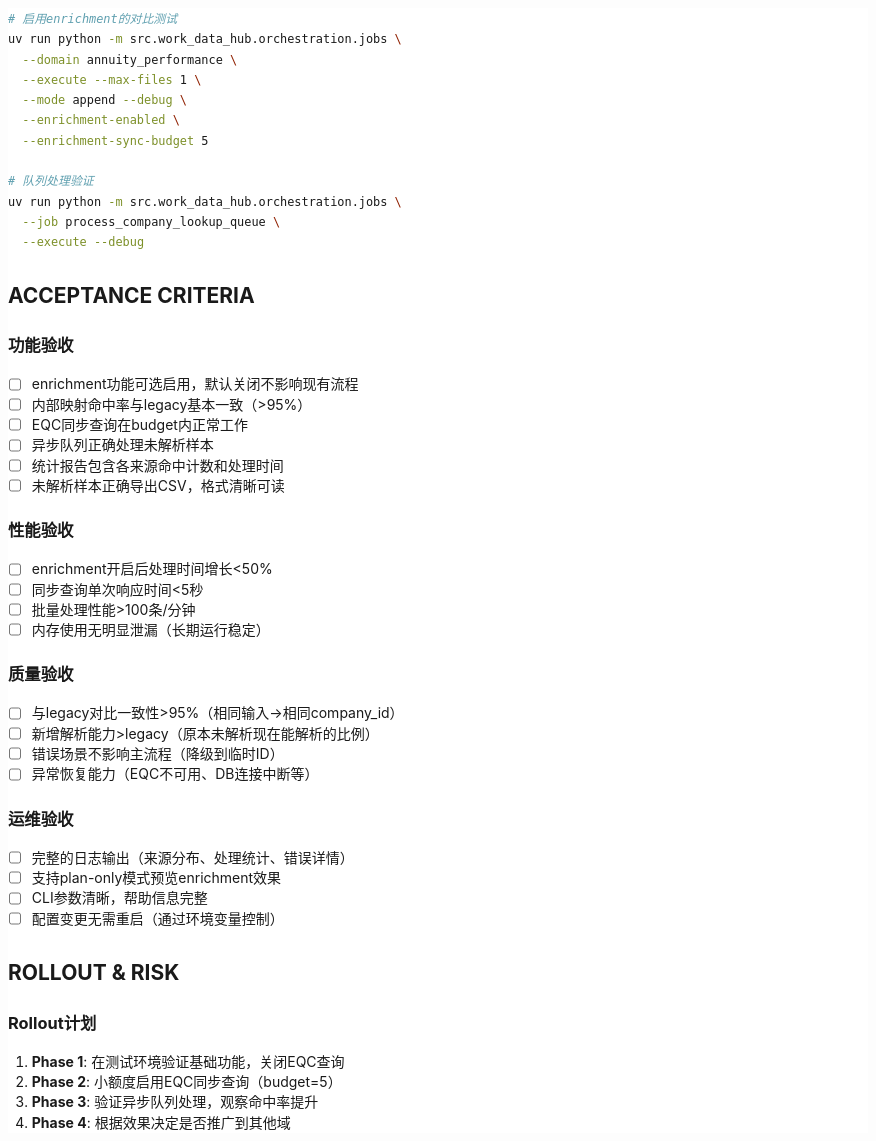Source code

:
 ```bash
# 启用enrichment的对比测试
uv run python -m src.work_data_hub.orchestration.jobs \
  --domain annuity_performance \
  --execute --max-files 1 \
  --mode append --debug \
  --enrichment-enabled \
  --enrichment-sync-budget 5

# 队列处理验证
uv run python -m src.work_data_hub.orchestration.jobs \
  --job process_company_lookup_queue \
  --execute --debug
```

## ACCEPTANCE CRITERIA

### 功能验收
- [ ] enrichment功能可选启用，默认关闭不影响现有流程
- [ ] 内部映射命中率与legacy基本一致（>95%）
- [ ] EQC同步查询在budget内正常工作
- [ ] 异步队列正确处理未解析样本
- [ ] 统计报告包含各来源命中计数和处理时间
- [ ] 未解析样本正确导出CSV，格式清晰可读

### 性能验收
- [ ] enrichment开启后处理时间增长<50%
- [ ] 同步查询单次响应时间<5秒
- [ ] 批量处理性能>100条/分钟
- [ ] 内存使用无明显泄漏（长期运行稳定）

### 质量验收
- [ ] 与legacy对比一致性>95%（相同输入→相同company_id）
- [ ] 新增解析能力>legacy（原本未解析现在能解析的比例）
- [ ] 错误场景不影响主流程（降级到临时ID）
- [ ] 异常恢复能力（EQC不可用、DB连接中断等）

### 运维验收
- [ ] 完整的日志输出（来源分布、处理统计、错误详情）
- [ ] 支持plan-only模式预览enrichment效果
- [ ] CLI参数清晰，帮助信息完整
- [ ] 配置变更无需重启（通过环境变量控制）

## ROLLOUT & RISK

### Rollout计划
1. **Phase 1**: 在测试环境验证基础功能，关闭EQC查询
2. **Phase 2**: 小额度启用EQC同步查询（budget=5）
3. **Phase 3**: 验证异步队列处理，观察命中率提升
4. **Phase 4**: 根据效果决定是否推广到其他域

_What the task asks_: Take each line above that contains "Phase" and copy it out.

_Exercise output_:
1. **Phase 1**: 在测试环境验证基础功能，关闭EQC查询
2. **Phase 2**: 小额度启用EQC同步查询（budget=5）
3. **Phase 3**: 验证异步队列处理，观察命中率提升
4. **Phase 4**: 根据效果决定是否推广到其他域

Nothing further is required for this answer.